- _Try it_
From the entries below, report only the number of lines that contain the word "span".

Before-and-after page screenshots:
== Segment start ==

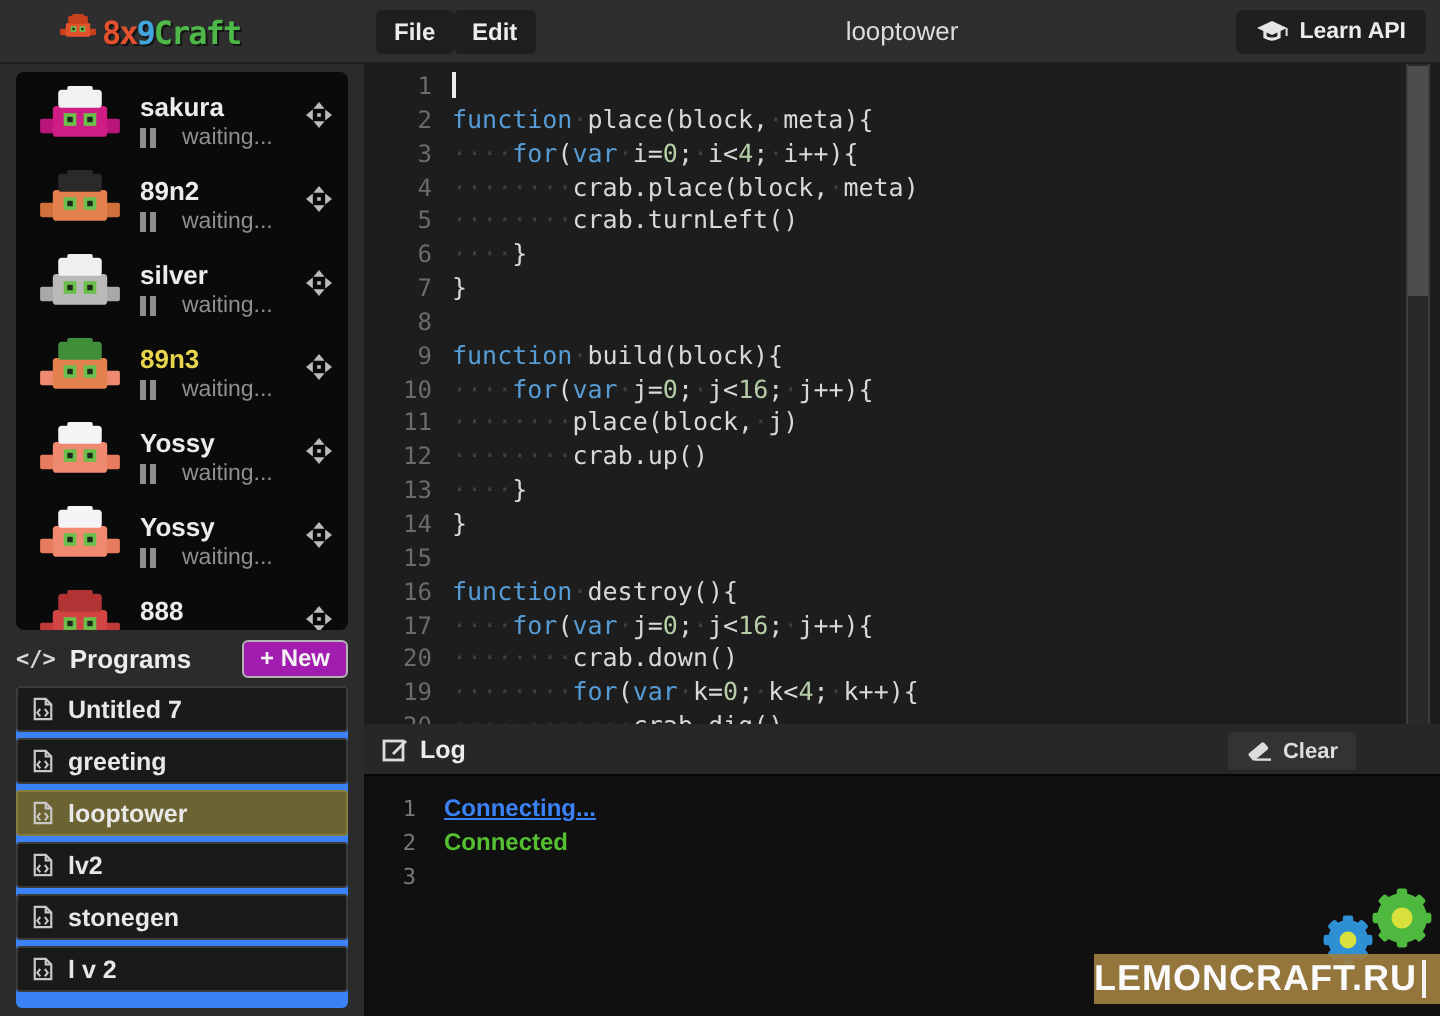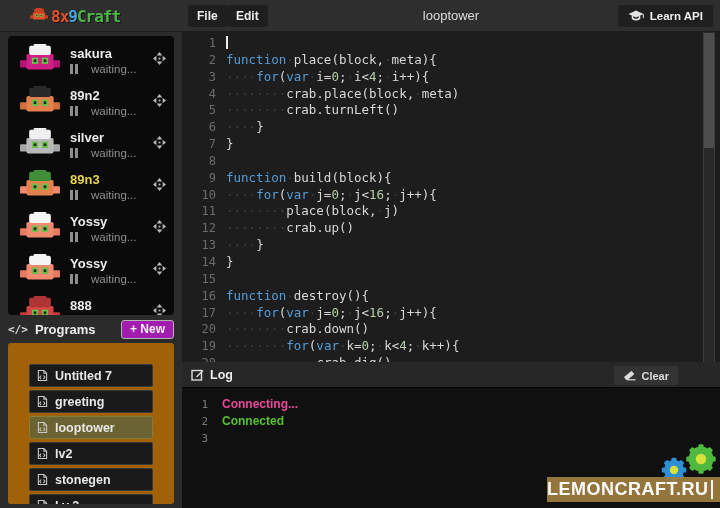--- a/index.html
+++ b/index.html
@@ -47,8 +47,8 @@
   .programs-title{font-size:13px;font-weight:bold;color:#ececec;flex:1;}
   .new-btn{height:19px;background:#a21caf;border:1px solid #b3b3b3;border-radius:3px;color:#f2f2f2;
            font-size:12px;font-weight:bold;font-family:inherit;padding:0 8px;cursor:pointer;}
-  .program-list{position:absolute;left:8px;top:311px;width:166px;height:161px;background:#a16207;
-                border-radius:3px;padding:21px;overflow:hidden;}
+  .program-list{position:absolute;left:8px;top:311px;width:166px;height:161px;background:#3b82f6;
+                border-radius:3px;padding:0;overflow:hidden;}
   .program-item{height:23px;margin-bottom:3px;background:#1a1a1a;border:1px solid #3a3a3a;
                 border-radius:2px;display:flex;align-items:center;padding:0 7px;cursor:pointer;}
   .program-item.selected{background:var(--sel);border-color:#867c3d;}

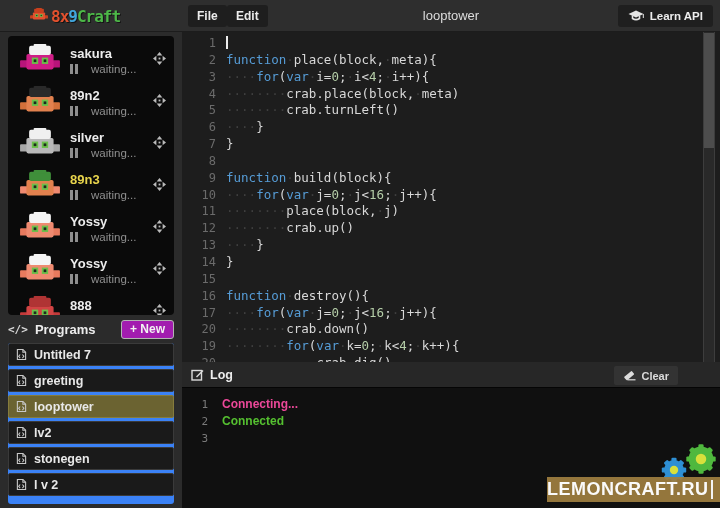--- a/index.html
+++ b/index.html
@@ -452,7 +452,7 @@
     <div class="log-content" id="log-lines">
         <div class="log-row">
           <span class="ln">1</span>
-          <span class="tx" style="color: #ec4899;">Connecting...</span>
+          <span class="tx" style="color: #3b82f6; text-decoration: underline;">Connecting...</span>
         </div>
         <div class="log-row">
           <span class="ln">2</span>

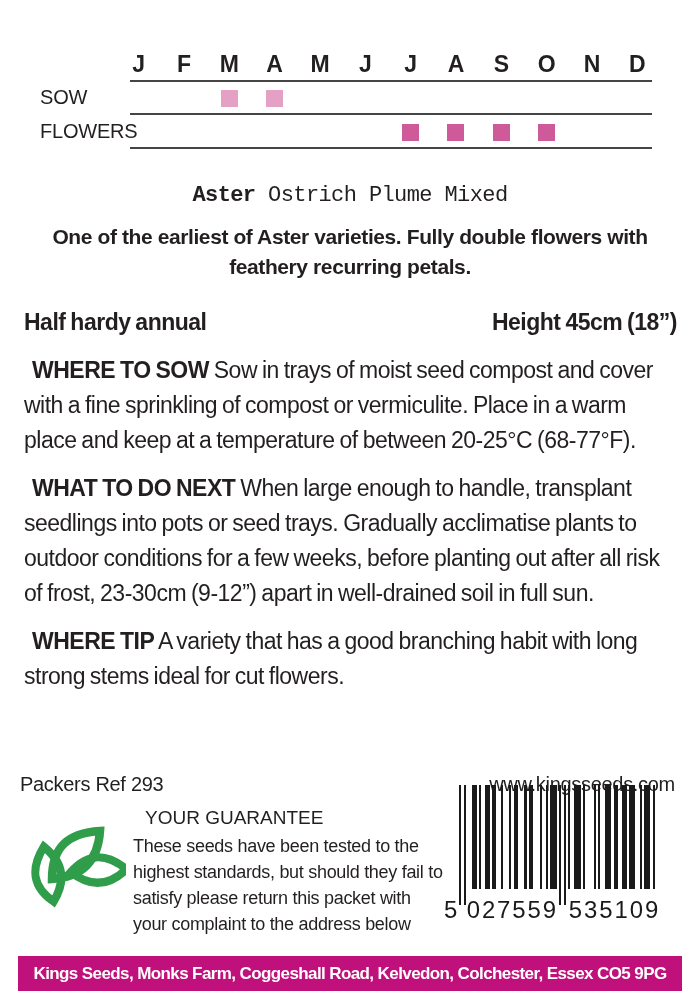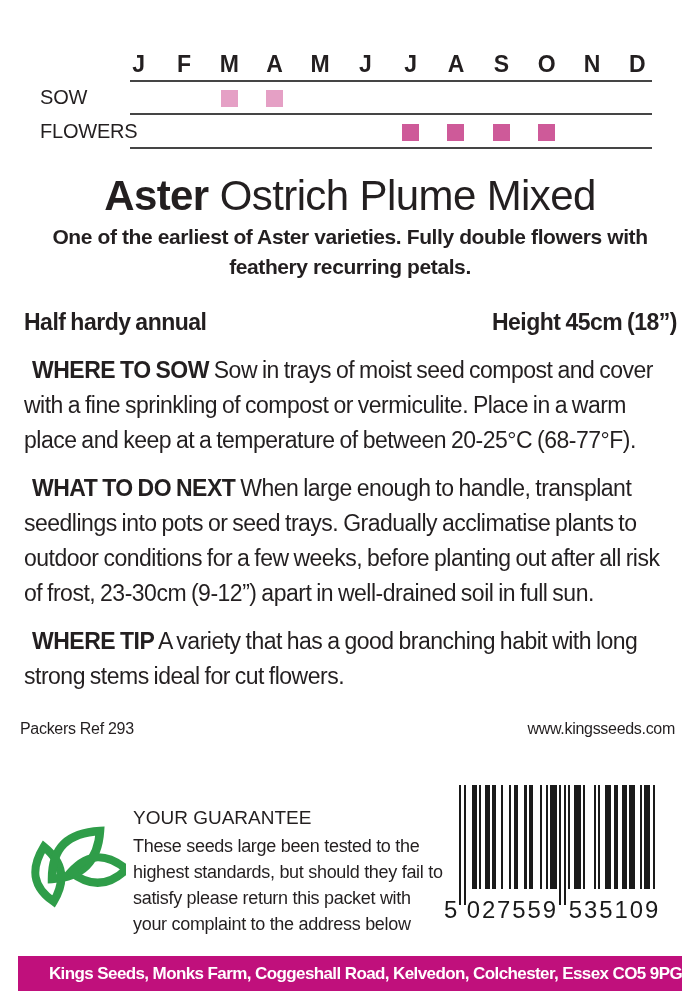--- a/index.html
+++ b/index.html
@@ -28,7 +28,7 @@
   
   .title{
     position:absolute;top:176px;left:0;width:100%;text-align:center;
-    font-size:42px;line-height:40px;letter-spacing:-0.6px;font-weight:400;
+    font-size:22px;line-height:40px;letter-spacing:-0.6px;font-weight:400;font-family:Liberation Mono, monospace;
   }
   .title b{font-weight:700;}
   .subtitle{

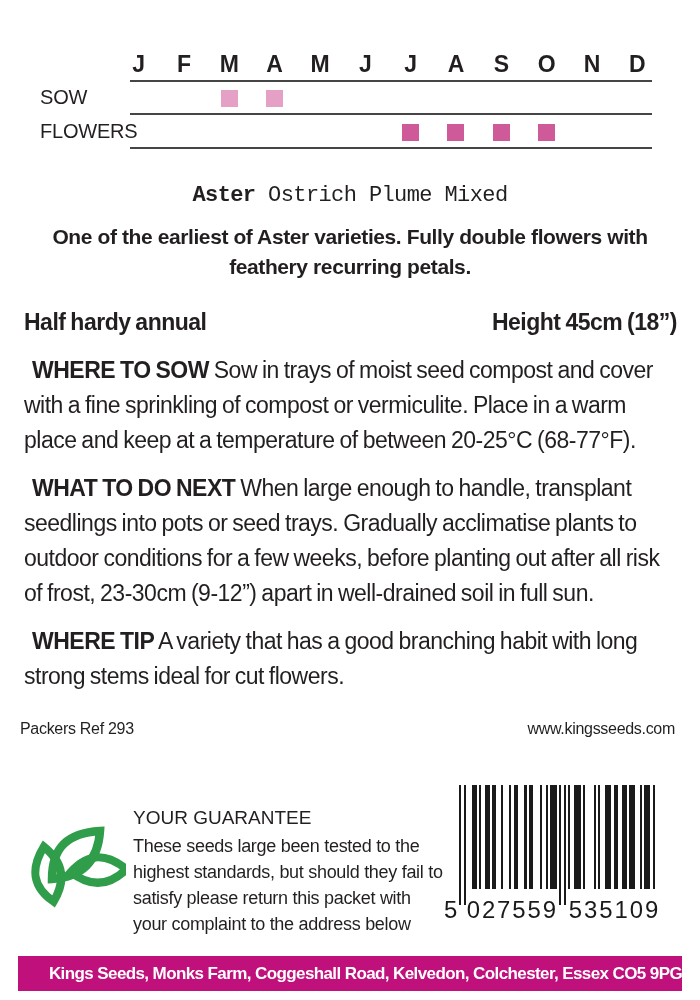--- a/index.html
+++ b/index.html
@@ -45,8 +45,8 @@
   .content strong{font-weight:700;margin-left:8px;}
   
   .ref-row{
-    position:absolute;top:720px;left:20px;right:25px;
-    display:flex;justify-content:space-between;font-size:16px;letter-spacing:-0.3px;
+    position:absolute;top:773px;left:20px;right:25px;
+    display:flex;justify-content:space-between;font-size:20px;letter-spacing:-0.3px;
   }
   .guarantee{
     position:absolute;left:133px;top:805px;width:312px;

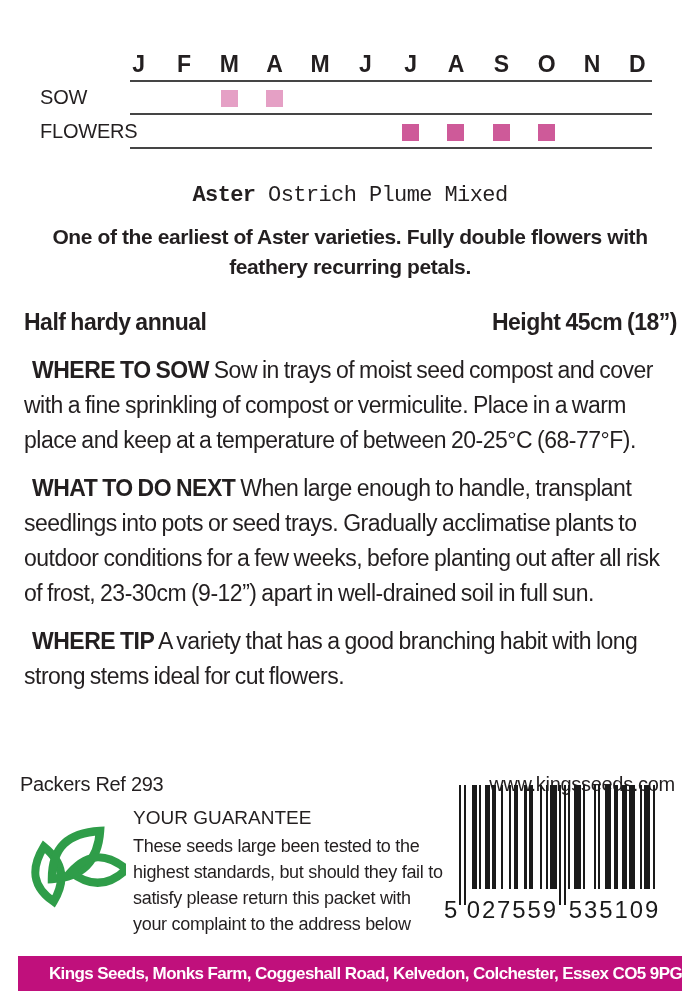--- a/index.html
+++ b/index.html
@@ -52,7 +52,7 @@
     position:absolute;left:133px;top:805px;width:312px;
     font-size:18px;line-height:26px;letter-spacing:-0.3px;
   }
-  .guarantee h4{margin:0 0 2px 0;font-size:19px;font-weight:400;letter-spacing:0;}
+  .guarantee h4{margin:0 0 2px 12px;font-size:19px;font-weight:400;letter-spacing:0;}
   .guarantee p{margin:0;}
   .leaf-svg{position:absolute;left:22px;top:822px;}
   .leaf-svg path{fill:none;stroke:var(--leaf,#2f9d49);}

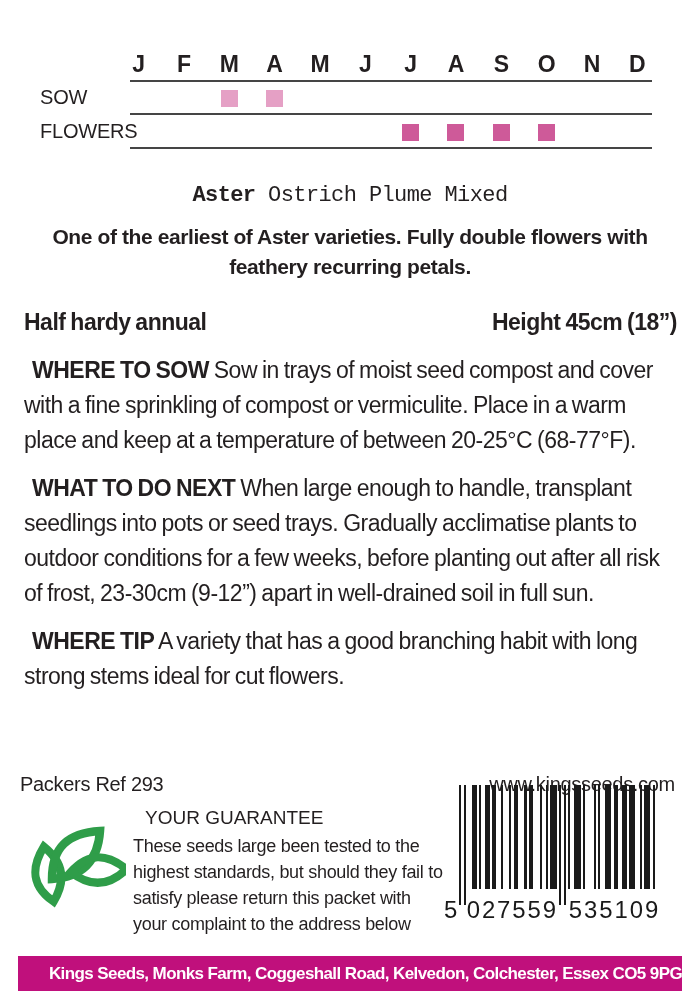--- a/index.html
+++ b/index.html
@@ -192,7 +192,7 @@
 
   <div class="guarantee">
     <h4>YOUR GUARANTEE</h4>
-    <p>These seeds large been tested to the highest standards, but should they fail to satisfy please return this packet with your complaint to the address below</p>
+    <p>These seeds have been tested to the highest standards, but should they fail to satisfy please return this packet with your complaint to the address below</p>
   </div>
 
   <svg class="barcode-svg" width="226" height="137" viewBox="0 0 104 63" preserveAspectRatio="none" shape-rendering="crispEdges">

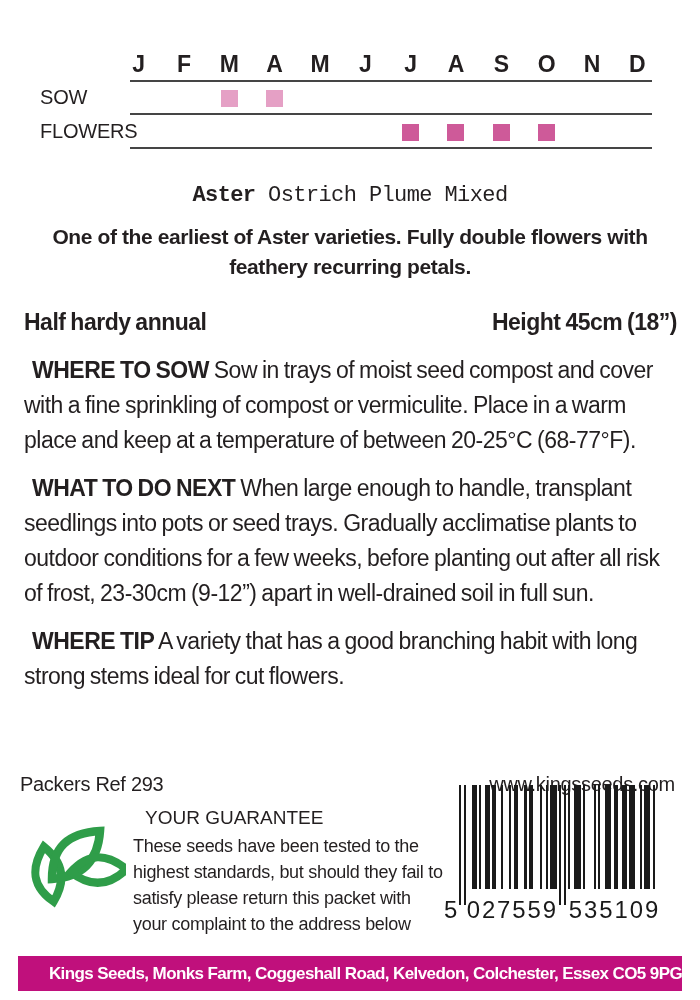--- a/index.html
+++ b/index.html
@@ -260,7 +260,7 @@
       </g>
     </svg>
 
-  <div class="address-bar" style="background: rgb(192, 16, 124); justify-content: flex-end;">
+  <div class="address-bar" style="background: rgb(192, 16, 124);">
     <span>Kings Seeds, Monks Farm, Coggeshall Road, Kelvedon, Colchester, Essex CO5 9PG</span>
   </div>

== Segment end ==

- _Expected answer_
5